Segment Start: Data records

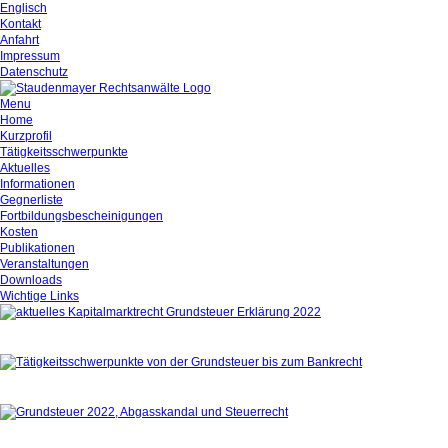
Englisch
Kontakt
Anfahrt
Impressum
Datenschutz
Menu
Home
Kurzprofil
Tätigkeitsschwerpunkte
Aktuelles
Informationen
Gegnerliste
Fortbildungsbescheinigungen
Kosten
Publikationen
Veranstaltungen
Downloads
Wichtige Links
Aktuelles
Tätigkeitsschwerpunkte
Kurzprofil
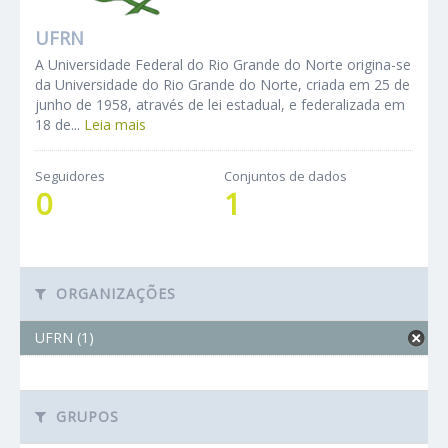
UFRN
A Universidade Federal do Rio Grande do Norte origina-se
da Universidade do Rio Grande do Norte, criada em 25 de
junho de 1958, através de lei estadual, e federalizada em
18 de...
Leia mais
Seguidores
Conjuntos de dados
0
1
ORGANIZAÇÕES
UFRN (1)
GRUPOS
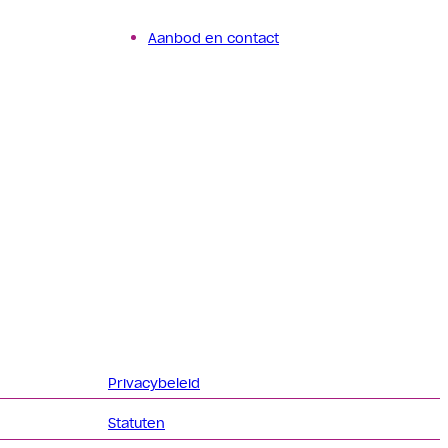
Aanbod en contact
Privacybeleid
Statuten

Segment End: Data records
Segment Start: Data records

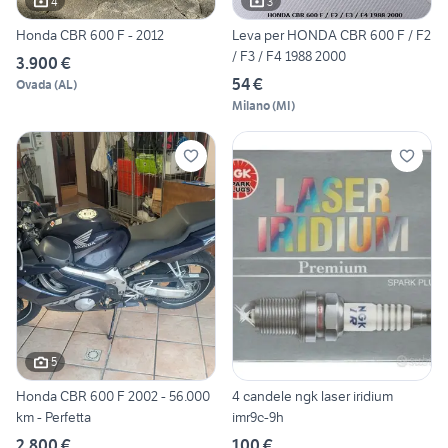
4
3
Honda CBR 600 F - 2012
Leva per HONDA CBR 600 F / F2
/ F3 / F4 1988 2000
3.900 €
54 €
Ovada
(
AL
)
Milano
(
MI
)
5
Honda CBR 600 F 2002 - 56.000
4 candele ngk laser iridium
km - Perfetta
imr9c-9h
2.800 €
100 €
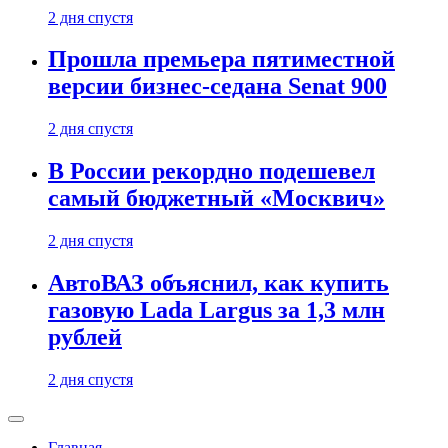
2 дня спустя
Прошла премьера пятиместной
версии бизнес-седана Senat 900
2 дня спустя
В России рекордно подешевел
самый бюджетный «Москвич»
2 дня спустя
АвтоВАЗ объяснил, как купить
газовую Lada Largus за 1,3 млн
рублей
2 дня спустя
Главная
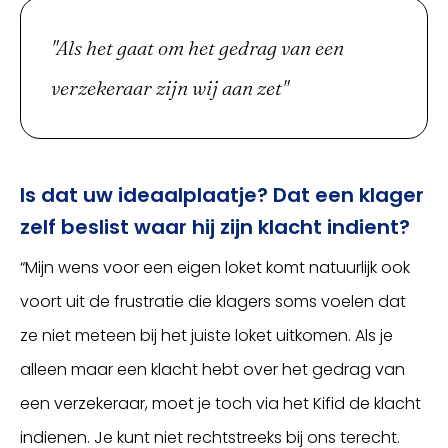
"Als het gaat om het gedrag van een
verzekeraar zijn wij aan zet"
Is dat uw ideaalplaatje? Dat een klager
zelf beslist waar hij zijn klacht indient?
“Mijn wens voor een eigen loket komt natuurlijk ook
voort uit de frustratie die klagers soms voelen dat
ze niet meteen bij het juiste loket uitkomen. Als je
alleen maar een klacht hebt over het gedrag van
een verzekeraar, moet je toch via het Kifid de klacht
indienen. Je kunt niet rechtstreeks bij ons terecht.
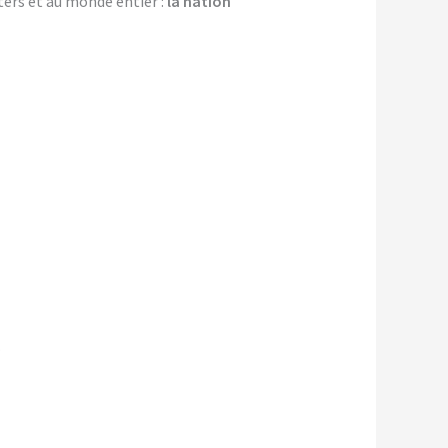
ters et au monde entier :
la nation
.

Segment End: Data records
Segment Start: Data records

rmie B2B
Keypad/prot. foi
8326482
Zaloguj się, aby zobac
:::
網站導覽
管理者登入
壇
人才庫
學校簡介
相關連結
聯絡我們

Segment End: Data records

:: Request ::
Your response must be one number, namely how many lines of the data contain the string "Universidade".

:: Task response ::
2